Aim of the task: Return every line of the records that includes the string "District".

Material for the task:
================================

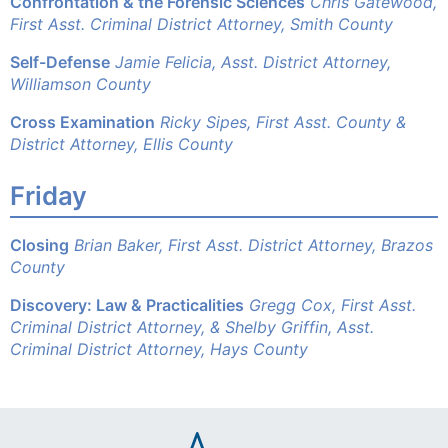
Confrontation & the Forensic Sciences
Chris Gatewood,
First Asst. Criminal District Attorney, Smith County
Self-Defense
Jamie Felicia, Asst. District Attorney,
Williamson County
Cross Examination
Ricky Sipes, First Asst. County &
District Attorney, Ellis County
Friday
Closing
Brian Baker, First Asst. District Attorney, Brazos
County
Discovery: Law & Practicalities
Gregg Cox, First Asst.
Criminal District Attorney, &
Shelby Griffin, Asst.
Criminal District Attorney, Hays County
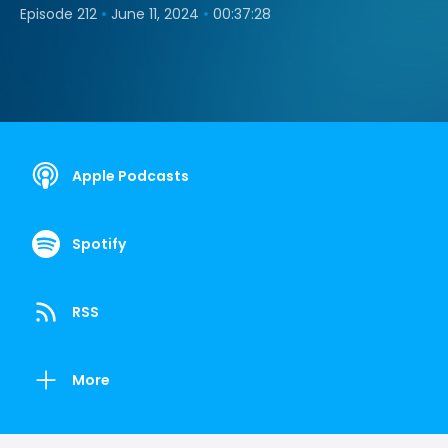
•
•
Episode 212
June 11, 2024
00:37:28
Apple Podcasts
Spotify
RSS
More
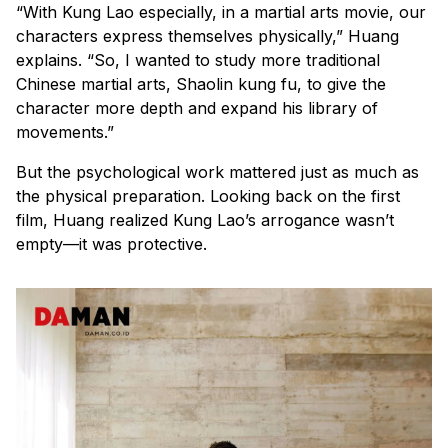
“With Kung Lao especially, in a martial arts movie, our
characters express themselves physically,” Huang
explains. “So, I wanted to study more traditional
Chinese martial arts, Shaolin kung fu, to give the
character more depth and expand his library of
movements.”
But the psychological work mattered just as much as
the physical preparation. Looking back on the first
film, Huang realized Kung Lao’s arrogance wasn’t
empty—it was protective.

================================

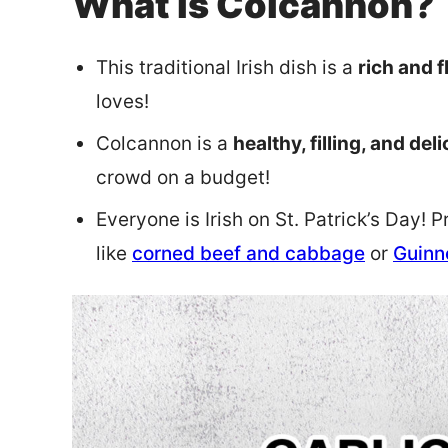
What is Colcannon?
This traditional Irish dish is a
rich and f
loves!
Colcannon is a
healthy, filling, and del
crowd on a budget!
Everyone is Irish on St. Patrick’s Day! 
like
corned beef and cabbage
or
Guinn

================================

Solution to this exercise:
First Asst. Criminal District Attorney, Smith County
Jamie Felicia, Asst. District Attorney,
District Attorney, Ellis County
Brian Baker, First Asst. District Attorney, Brazos
Criminal District Attorney, &
Criminal District Attorney, Hays County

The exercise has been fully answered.